INFORMATION PROVIDED:
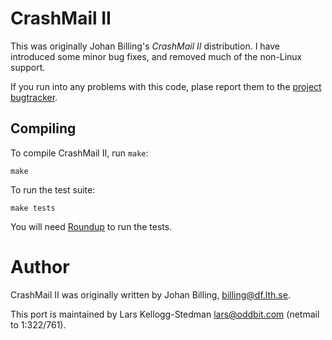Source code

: CrashMail II
============

This was originally Johan Billing's *CrashMail II* distribution.  I
have introduced some minor bug fixes, and removed much of the
non-Linux support.

If you run into any problems with this code, plase report them to
the [project bugtracker][bugs].

Compiling
---------

To compile CrashMail II, run `make`:

    make

To run the test suite:

    make tests

You will need [Roundup][] to run the tests.

[bugs]: https://github.com/larsks/crashmail/issues
[roundup]: http://bmizerany.github.com/roundup/

Author
======

CrashMail II was originally written by Johan Billing,
<billing@df.lth.se>.

This port is maintained by Lars Kellogg-Stedman <lars@oddbit.com>
(netmail to 1:322/761).

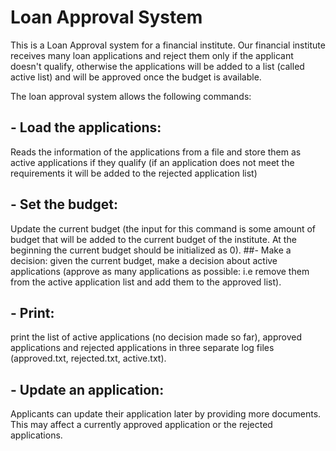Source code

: # Loan Approval System
This is a Loan Approval system for a financial institute. Our financial institute receives many loan applications and reject them only if the applicant
doesn't qualify, otherwise the applications will be added to a list (called active list)
and will be approved once the budget is available.

The loan approval system allows the following commands:
## - Load the applications:
Reads the information of the applications from a file and store
them as active applications if they qualify (if an application does not meet the
requirements it will be added to the rejected application list)

## - Set the budget:
Update the current budget (the input for this command is some amount
of budget that will be added to the current budget of the institute. At the beginning the
current budget should be initialized as 0).
##- Make a decision:
given the current budget, make a decision about active applications
(approve as many applications as possible: i.e remove them from the active application
list and add them to the approved list).
## - Print:
print the list of active applications (no decision made so far), approved
applications and rejected applications in three separate log files (approved.txt,
rejected.txt, active.txt).
## - Update an application:
Applicants can update their application later by providing more
documents. This may affect a currently approved application or the rejected applications.
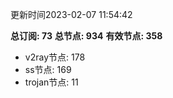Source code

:更新时间2023-02-07 11:54:42

**总订阅: 73**
**总节点: 934**
**有效节点: 358**
- v2ray节点: 178
- ss节点: 169
- trojan节点: 11

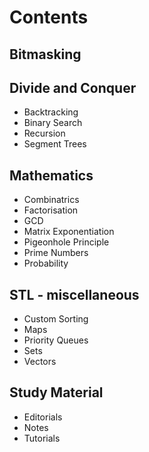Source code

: # Contents
## Bitmasking
## Divide and Conquer
- Backtracking
- Binary Search
- Recursion
- Segment Trees
## Mathematics
- Combinatrics
- Factorisation
- GCD
- Matrix Exponentiation
- Pigeonhole Principle
- Prime Numbers
- Probability
## STL - miscellaneous
- Custom Sorting
- Maps
- Priority Queues
- Sets
- Vectors
## Study Material
- Editorials
- Notes
- Tutorials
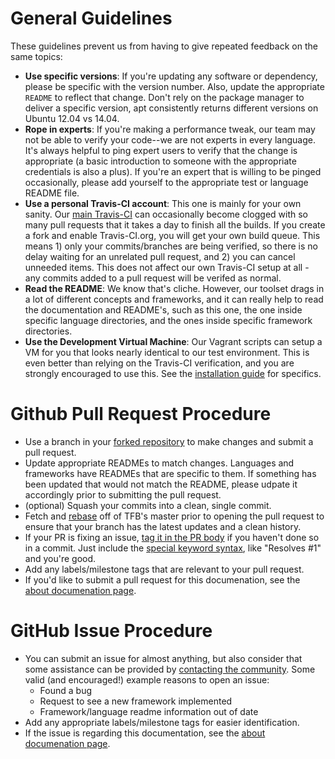 # General Guidelines

These guidelines prevent us from having to give repeated feedback on 
the same topics: 

* __Use specific versions__: If you're updating any software or dependency, please be 
specific with the version number. Also, update the appropriate `README` to reflect 
that change. Don't rely on the package manager to deliver a specific version, apt 
consistently returns different versions on Ubuntu 12.04 vs 14.04.
* __Rope in experts__: If you're making a performance tweak, our team may not be 
able to verify your code--we are not experts in every language. It's always helpful 
to ping expert users to verify that the change is appropriate (a basic introduction
to someone with the appropriate credentials is also a plus). If you're an expert 
that is willing to be pinged occasionally, please add yourself to the appropriate test or
language README file. 
* __Use a personal Travis-CI account__: This one is mainly for your own sanity. Our 
[main Travis-CI](https://travis-ci.org/TechEmpower/FrameworkBenchmarks) can occasionally
become clogged with so many pull requests that it takes a day to finish all the 
builds. If you create a fork and enable Travis-CI.org, you will get your own 
build queue. This means 1) only your commits/branches are being verified, so there is 
no delay waiting for an unrelated pull request, and 2) you can cancel unneeded items. 
This does not affect our own Travis-CI setup at all - any commits added to a pull 
request will be verifed as normal. 
* __Read the README__: We know that's cliche. However, our toolset drags in a lot of 
different concepts and frameworks, and it can really help to read the documentation and 
README's, such as this one, the one inside specific language directories, and the 
ones inside specific framework directories.
* __Use the Development Virtual Machine__: Our Vagrant scripts can setup a VM for you
that looks nearly identical to our test environment. This is even better than relying
on the Travis-CI verification, and you are strongly encouraged to use this. See 
the [installation guide](Installation-Guide#vagrant-development-environment) 
for specifics.

# Github Pull Request Procedure

* Use a branch in your [forked repository](https://help.github.com/articles/fork-a-repo/) 
to make changes and submit a pull request.
* Update appropriate READMEs to match changes. Languages and frameworks have READMEs
that are specific to them. If something has been updated that would not match the 
README, please udpate it accordingly prior to submitting the pull request.
* (optional) Squash your commits into a clean, single commit. 
* Fetch and [rebase](https://help.github.com/articles/about-git-rebase/) off of TFB's master prior to 
opening the pull request to ensure that your branch has the latest updates and a clean 
history.
* If your PR is fixing an issue, 
[tag it in the PR body](https://github.com/blog/1506-closing-issues-via-pull-requests) 
if you haven't done so in a commit. Just include the 
[special keyword syntax](https://help.github.com/articles/closing-issues-via-commit-messages/), 
like "Resolves #1" and you're good.
* Add any labels/milestone tags that are relevant to your pull request.
* If you'd like to submit a pull request for this documenation, see the 
[about documenation page](../About/Documentation).

# GitHub Issue Procedure
* You can submit an issue for almost anything, but also consider that some assistance can 
be provided by [contacting the community](../Support/Converse). Some valid (and encouraged!) 
example reasons to open an issue:
    * Found a bug
    * Request to see a new framework implemented
    * Framework/language readme information out of date
* Add any appropriate labels/milestone tags for easier identification.
* If the issue is regarding this documentation, see the 
[about documenation page](../About/Documentation).

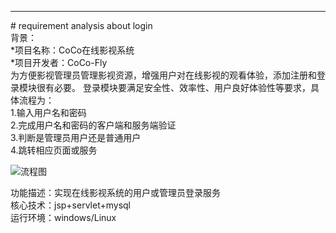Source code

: <hr/>
#  requirement analysis about login
<br/>
背景：<br/>
*项目名称：CoCo在线影视系统 <br/>
*项目开发者：CoCo-Fly   <br/>
为方便影视管理员管理影视资源，增强用户对在线影视的观看体验，添加注册和登录模块很有必要。
登录模块要满足安全性、效率性、用户良好体验性等要求，具体流程为：<br/>
1.输入用户名和密码<br/>
2.完成用户名和密码的客户端和服务端验证<br/>
3.判断是管理员用户还是普通用户<br/>
4.跳转相应页面或服务<br/>

![流程图](http://chuantu.biz/t5/125/1499094618x974338601.png )

功能描述：实现在线影视系统的用户或管理员登录服务<br/>
核心技术：jsp+servlet+mysql <br/>
运行环境：windows/Linux    <br/>


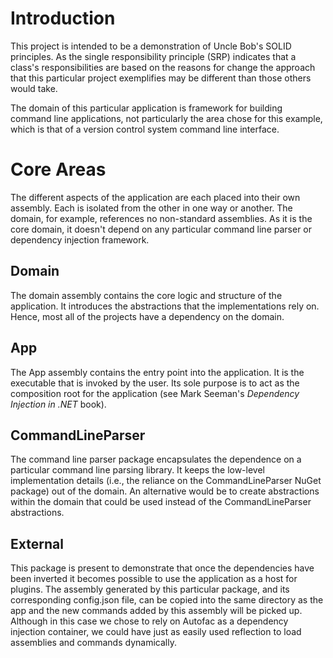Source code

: ﻿# Introduction

This project is intended to be a demonstration of Uncle Bob's SOLID
principles. As the single responsibility principle (SRP) indicates that
a class's responsibilities are based on the reasons for change the 
approach that this particular project exemplifies may be different than
those others would take.

The domain of this particular application is framework for building
command line applications, not particularly the area chose for this
example, which is that of a version control system command line 
interface.

# Core Areas

The different aspects of the application are each placed into their own
assembly. Each is isolated from the other in one way or another. The
domain, for example, references no non-standard assemblies. As it is the
core domain, it doesn't depend on any particular command line parser
or dependency injection framework.

## Domain

The domain assembly contains the core logic and structure of the
application. It introduces the abstractions that the implementations
rely on. Hence, most all of the projects have a dependency on the
domain.

## App

The App assembly contains the entry point into the application. It is
the executable that is invoked by the user. Its sole purpose is to act
as the composition root for the application (see Mark Seeman's 
*Dependency Injection in .NET* book).

## CommandLineParser

The command line parser package encapsulates the dependence on a
particular command line parsing library. It keeps the low-level 
implementation details (i.e., the reliance on the CommandLineParser
NuGet package) out of the domain. An alternative would be to create
abstractions within the domain that could be used instead of the
CommandLineParser abstractions.

## External

This package is present to demonstrate that once the dependencies
have been inverted it becomes possible to use the application as a
host for plugins. The assembly generated by this particular package,
and its corresponding config.json file, can be copied into the same
directory as the app and the new commands added by this assembly
will be picked up. Although in this case we chose to rely on Autofac
as a dependency injection container, we could have just as easily used
reflection to load assemblies and commands dynamically.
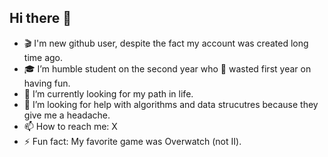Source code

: ## Hi there 👋

- 🎬 I'm new github user, despite the fact my account was created long time ago.
- 🎓 I’m humble student on the second year who 🎉 wasted first year on having fun.
- 🌱 I’m currently looking for my path in life.
- 🤔 I’m looking for help with algorithms and data strucutres because they give me a headache. 
- 📫 How to reach me: X
- ⚡ Fun fact: My favorite game was Overwatch (not II). 
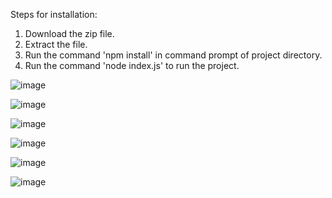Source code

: Steps for installation:

1. Download the zip file.
2. Extract the file.
3. Run the command 'npm install' in command prompt of project directory.
4. Run the command 'node index.js' to run the project.

![image](https://github.com/Varad2501/VARAD_PATIL_JAVA/assets/102173900/469c5210-495f-4fc9-b20e-ee2019f2b5be)

![image](https://github.com/Varad2501/VARAD_PATIL_JAVA/assets/102173900/9f1464c9-af2a-473b-810a-a83cec1bfee3)

![image](https://github.com/Varad2501/VARAD_PATIL_JAVA/assets/102173900/ce1b4f7a-f32e-48fd-947c-06ba3d31bbfc)

![image](https://github.com/Varad2501/VARAD_PATIL_JAVA/assets/102173900/2e623fb0-35ee-4c44-aa7a-d7a2e4c3569f)

![image](https://github.com/Varad2501/VARAD_PATIL_JAVA/assets/102173900/599fc4ce-d5cd-47f7-b609-7dcf995ccda5)

![image](https://github.com/Varad2501/VARAD_PATIL_JAVA/assets/102173900/aa38cca3-71e2-49e1-96ca-e4f90e562ce2)
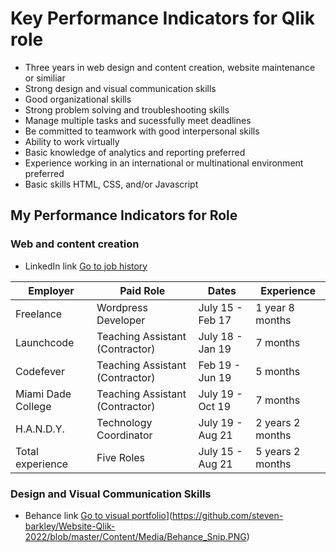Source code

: # Key Performance Indicators for Qlik role

- Three years in web design and content creation, website maintenance or similiar
- Strong design and visual communication skills
- Good organizational skills
- Strong problem solving and troubleshooting skills
- Manage multiple tasks and sucessfully meet deadlines
- Be committed to teamwork with good interpersonal skills
- Ability to work virtually 
- Basic knowledge of analytics and reporting preferred
- Experience working in an international or multinational environment preferred
- Basic skills HTML, CSS, and/or Javascript

## My Performance Indicators for Role

### Web and content creation

- LinkedIn link [Go to job history](https://www.linkedin.com/in/stevenbarkley/)

| Employer | Paid Role | Dates | Experience|
| -------- | --------- | ----- | ----------|
|Freelance |Wordpress Developer|July 15 - Feb 17 | 1 year 8 months |
|Launchcode|Teaching Assistant (Contractor)|July 18 - Jan 19 | 7 months |
|Codefever|Teaching Assistant (Contractor)|Feb 19 - Jun 19 | 5 months |
|Miami Dade College|Teaching Assistant (Contractor)|July 19 - Oct 19 | 7 months |
|H.A.N.D.Y.|Technology Coordinator|July 19 - Aug 21 | 2 years 2 months |
| Total experience | Five Roles | July 15 - Aug 21 | 5 years 2 months |

### Design and Visual Communication Skills

- Behance link [Go to visual portfolio](https://www.behance.net/illustratestr)](https://github.com/steven-barkley/Website-Qlik-2022/blob/master/Content/Media/Behance_Snip.PNG)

EXERCISE INSTRUCTIONS: Among the entries, how many lines carry "occasionally"? Reply with a number and nothing else.

SOLUTION FOR THIS EXERCISE: 2